→ Task to complete: Pull every line holding the word "linecap" from the data below and copy it.

→ Task input:
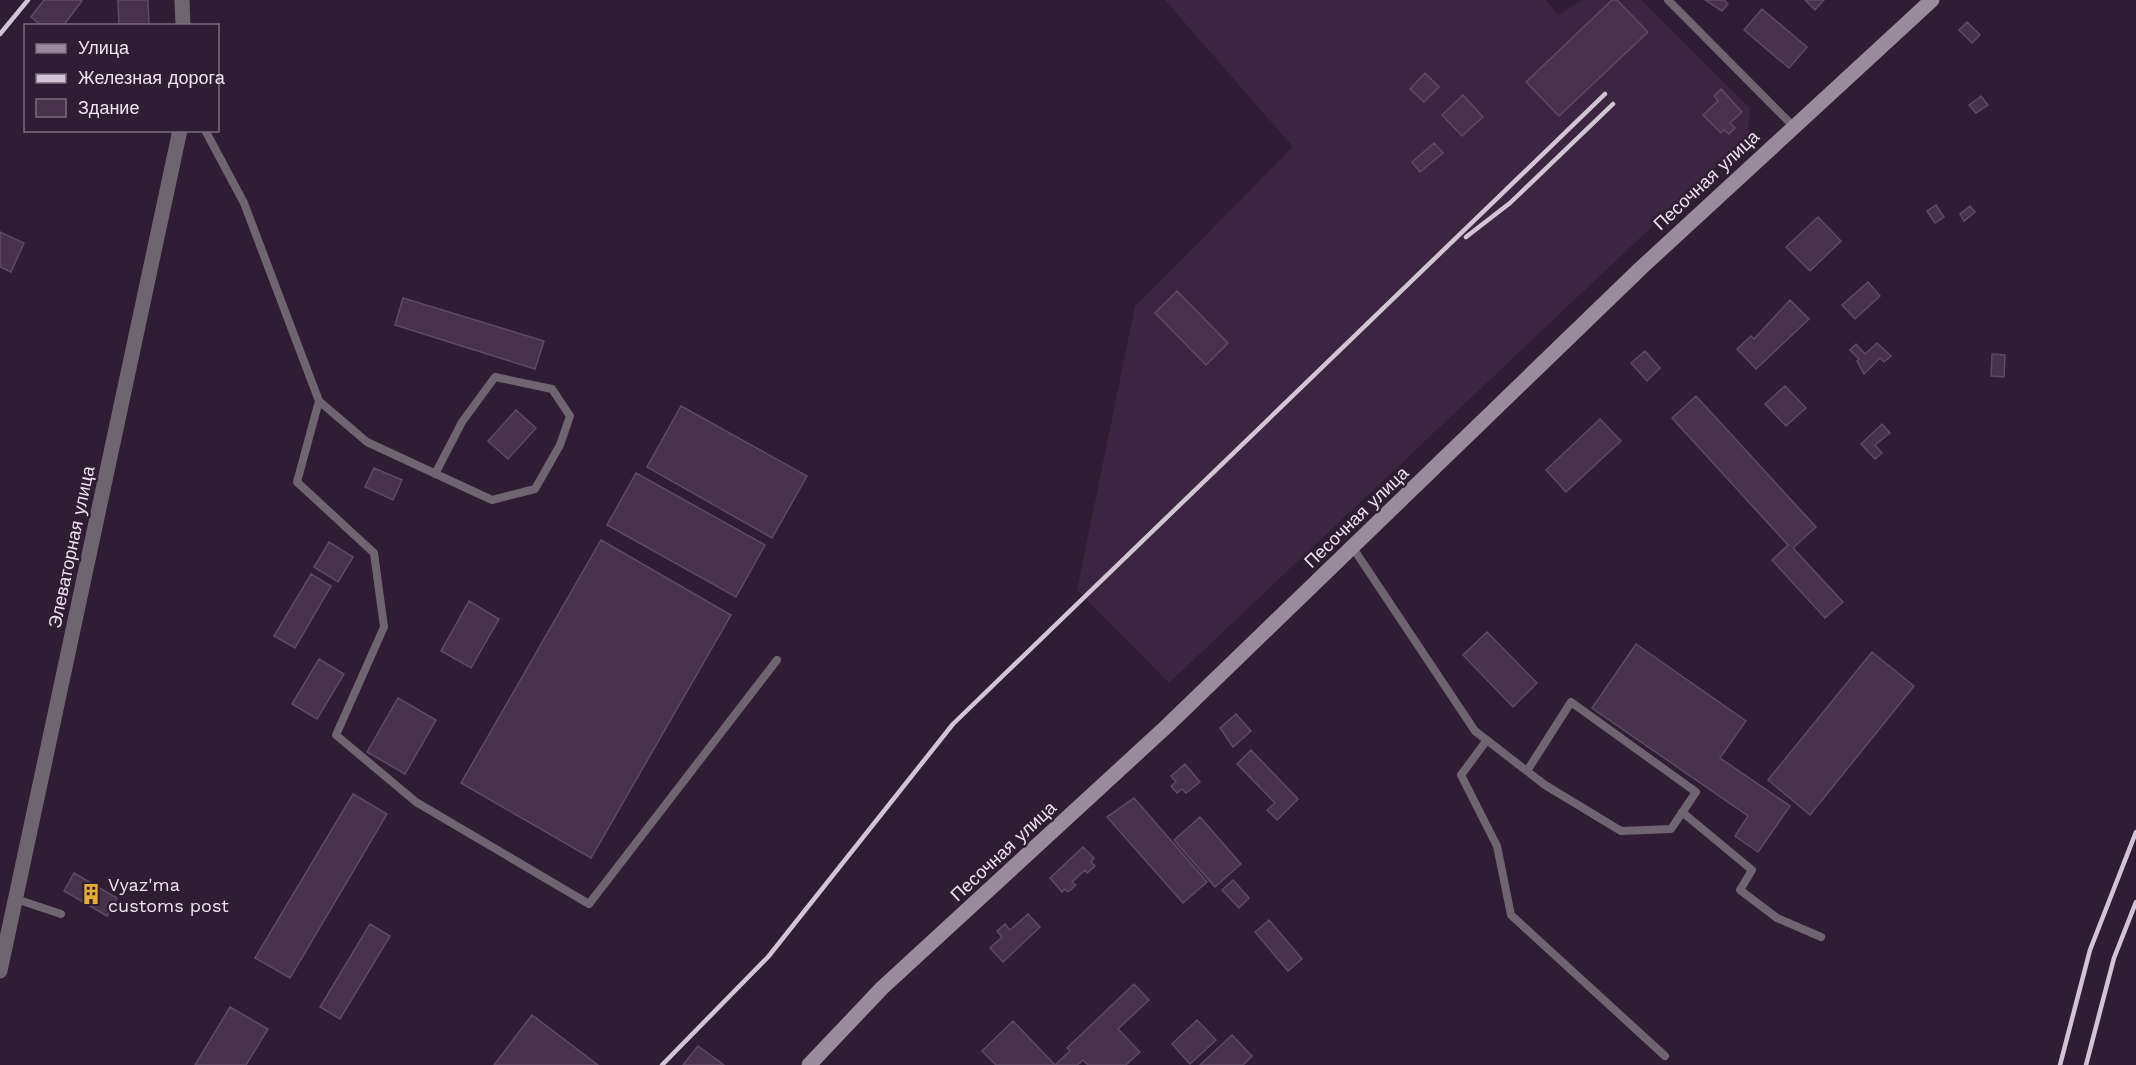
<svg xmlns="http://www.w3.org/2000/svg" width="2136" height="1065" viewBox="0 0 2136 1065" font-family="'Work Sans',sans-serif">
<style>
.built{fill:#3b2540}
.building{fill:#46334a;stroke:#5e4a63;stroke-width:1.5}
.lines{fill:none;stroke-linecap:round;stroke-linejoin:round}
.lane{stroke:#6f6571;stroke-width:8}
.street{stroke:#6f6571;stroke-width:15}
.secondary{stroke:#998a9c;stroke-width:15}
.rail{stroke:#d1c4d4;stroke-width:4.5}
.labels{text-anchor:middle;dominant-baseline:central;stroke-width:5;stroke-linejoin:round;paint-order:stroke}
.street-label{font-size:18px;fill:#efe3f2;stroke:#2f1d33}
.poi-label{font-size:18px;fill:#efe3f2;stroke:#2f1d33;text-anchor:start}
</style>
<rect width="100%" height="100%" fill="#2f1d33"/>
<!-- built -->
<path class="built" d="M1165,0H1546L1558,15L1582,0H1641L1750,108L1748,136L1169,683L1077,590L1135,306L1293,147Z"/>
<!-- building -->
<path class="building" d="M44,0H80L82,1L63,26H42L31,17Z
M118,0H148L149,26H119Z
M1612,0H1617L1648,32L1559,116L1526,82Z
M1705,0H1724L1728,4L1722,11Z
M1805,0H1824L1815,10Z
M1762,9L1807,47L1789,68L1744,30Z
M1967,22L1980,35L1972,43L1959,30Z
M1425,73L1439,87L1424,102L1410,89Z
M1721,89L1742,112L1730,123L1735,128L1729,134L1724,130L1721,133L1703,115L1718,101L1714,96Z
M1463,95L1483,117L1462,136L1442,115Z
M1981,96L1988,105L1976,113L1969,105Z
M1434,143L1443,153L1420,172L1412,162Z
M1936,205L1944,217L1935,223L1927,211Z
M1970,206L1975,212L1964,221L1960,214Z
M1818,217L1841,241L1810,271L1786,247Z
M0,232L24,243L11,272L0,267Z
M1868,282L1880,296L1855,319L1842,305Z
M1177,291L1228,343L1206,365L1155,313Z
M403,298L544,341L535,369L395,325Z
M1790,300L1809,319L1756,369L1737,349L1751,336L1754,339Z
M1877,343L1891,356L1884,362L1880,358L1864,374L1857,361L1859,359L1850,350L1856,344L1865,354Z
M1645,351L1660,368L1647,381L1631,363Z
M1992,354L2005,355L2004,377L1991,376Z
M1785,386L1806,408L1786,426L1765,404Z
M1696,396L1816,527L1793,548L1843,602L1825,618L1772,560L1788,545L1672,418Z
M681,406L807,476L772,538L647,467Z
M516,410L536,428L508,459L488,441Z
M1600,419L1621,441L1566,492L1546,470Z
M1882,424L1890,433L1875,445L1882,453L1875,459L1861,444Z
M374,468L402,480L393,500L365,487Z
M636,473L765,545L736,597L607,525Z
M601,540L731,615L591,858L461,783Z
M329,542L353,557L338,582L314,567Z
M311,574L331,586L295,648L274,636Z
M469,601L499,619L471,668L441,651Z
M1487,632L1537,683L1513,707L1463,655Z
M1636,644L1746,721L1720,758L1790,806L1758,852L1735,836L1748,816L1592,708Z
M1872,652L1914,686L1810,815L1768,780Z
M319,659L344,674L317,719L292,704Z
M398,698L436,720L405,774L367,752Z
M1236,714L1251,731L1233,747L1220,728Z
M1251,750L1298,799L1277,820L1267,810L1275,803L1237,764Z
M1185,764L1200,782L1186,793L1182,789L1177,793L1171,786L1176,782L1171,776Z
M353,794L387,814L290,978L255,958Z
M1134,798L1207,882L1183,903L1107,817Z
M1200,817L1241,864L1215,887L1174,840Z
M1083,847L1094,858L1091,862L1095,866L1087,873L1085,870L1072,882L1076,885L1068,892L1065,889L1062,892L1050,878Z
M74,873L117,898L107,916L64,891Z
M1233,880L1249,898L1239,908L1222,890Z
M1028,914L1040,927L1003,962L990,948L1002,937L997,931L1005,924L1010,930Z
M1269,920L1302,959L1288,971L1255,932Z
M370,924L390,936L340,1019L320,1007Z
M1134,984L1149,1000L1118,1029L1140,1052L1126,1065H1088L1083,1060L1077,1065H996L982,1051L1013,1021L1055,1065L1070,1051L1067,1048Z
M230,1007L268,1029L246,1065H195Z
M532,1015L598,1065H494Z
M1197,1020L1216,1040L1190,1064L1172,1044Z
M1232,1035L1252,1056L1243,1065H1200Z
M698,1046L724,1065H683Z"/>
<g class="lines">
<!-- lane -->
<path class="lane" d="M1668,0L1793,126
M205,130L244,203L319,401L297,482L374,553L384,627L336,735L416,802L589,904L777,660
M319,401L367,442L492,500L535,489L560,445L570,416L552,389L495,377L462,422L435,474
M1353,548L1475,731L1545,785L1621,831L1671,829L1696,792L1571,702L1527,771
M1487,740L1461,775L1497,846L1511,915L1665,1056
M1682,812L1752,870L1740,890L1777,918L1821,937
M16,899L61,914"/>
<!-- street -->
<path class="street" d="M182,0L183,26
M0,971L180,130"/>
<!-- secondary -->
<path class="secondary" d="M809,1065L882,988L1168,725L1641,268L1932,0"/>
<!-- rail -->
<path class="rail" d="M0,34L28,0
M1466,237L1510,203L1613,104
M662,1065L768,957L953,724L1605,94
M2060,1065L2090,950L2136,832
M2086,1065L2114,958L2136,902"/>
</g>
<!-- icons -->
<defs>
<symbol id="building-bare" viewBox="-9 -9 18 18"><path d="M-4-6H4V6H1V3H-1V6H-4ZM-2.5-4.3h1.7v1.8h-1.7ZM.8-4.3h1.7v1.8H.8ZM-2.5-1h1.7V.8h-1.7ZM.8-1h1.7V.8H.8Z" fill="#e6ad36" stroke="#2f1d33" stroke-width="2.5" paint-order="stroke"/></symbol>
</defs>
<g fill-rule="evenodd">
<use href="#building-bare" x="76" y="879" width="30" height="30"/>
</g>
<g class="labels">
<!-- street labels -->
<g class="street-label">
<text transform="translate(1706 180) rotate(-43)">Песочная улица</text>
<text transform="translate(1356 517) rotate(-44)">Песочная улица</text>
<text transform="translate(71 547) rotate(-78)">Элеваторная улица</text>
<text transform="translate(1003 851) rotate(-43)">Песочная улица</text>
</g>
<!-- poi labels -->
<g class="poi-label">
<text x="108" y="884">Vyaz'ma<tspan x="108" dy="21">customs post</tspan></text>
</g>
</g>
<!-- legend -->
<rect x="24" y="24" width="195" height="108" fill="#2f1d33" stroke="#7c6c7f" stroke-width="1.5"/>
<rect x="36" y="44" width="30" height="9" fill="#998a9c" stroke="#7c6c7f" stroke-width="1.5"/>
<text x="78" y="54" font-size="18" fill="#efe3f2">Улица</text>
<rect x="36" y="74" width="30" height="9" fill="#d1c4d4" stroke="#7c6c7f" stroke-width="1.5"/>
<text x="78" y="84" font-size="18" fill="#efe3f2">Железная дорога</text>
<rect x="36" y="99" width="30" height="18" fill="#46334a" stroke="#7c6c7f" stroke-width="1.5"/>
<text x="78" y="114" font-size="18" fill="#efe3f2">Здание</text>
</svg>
==
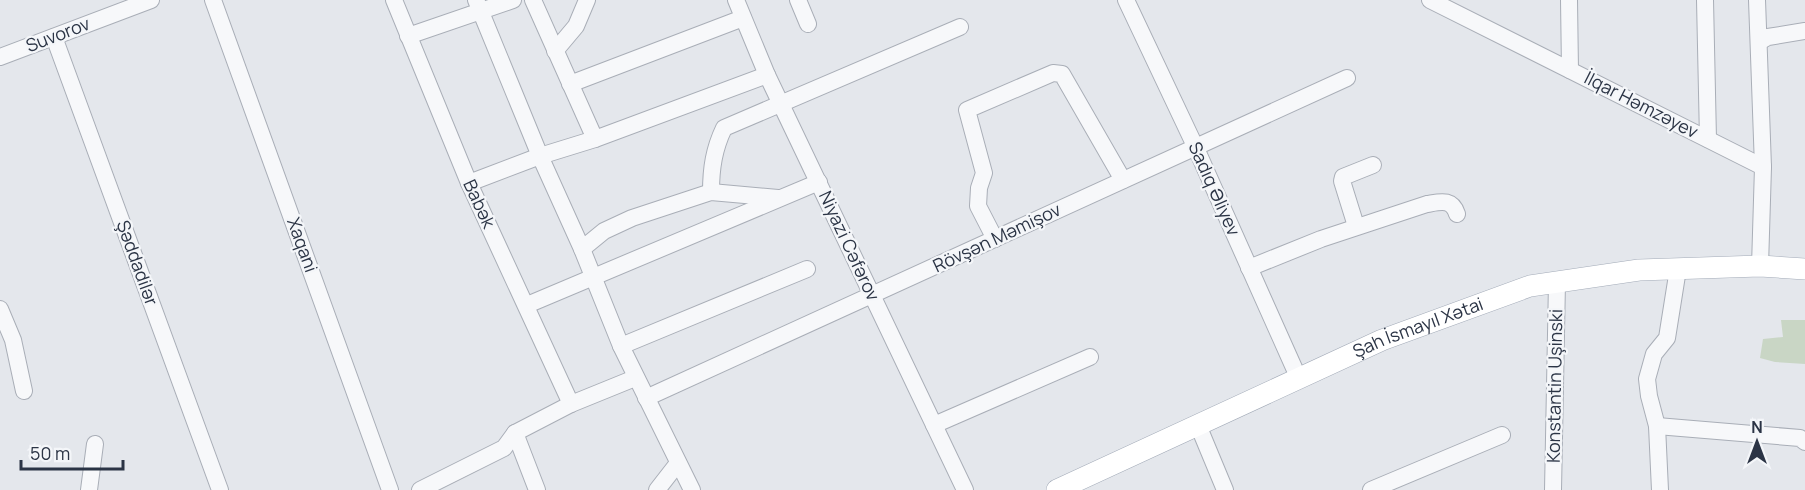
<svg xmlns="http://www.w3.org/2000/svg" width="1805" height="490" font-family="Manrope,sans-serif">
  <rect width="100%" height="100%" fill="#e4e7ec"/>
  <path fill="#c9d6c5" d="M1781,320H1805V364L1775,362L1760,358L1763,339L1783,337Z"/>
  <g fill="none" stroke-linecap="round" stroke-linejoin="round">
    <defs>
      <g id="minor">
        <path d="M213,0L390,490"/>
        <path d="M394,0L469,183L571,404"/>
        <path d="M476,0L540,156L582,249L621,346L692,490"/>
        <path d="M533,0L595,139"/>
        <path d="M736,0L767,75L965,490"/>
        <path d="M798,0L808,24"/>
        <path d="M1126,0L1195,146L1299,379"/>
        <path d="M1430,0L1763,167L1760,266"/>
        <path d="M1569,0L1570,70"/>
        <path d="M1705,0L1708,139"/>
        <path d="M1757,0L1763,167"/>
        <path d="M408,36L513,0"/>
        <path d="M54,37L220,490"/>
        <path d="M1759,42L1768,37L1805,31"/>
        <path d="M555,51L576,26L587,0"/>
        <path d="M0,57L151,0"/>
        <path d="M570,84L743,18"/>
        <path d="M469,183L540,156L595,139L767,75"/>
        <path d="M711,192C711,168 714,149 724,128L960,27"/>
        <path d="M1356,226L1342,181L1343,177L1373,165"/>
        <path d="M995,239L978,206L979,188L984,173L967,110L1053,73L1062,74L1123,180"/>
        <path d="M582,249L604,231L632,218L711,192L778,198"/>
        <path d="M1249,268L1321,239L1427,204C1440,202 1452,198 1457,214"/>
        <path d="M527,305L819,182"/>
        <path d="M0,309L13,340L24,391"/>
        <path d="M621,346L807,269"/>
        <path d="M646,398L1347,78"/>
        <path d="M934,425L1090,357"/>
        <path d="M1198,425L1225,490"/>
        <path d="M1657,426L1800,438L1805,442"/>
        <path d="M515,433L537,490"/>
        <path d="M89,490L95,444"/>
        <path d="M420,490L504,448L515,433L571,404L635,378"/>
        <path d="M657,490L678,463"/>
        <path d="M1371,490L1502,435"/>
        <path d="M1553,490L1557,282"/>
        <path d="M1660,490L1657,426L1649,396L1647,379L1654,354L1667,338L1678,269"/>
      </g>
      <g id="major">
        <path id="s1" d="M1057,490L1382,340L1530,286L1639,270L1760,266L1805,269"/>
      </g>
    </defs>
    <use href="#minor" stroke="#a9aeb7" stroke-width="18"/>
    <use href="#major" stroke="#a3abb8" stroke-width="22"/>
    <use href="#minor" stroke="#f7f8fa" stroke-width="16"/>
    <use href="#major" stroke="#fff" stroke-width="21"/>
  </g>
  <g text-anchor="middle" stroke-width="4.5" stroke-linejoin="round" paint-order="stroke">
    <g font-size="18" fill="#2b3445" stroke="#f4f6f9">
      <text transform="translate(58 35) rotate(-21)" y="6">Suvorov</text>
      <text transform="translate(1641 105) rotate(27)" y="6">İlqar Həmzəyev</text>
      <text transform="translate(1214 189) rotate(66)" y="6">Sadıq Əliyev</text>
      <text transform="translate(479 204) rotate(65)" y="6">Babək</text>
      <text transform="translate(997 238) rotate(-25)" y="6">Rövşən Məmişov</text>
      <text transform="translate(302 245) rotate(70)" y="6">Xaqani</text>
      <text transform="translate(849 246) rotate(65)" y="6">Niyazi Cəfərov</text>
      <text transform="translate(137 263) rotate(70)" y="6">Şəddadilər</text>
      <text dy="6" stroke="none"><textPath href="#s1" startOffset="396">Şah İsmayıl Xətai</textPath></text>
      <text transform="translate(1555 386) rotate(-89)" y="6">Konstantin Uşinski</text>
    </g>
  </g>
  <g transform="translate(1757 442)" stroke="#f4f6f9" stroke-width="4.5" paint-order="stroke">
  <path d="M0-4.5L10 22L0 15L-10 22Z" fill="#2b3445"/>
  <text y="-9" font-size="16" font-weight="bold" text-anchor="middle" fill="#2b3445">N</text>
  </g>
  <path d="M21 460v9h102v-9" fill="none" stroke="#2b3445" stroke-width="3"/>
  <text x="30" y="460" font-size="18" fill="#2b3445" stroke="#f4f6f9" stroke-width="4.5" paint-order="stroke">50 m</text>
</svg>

→ Solution for this problem:
.lines{fill:none;stroke-linecap:round;stroke-linejoin:round}
  <g fill="none" stroke-linecap="round" stroke-linejoin="round">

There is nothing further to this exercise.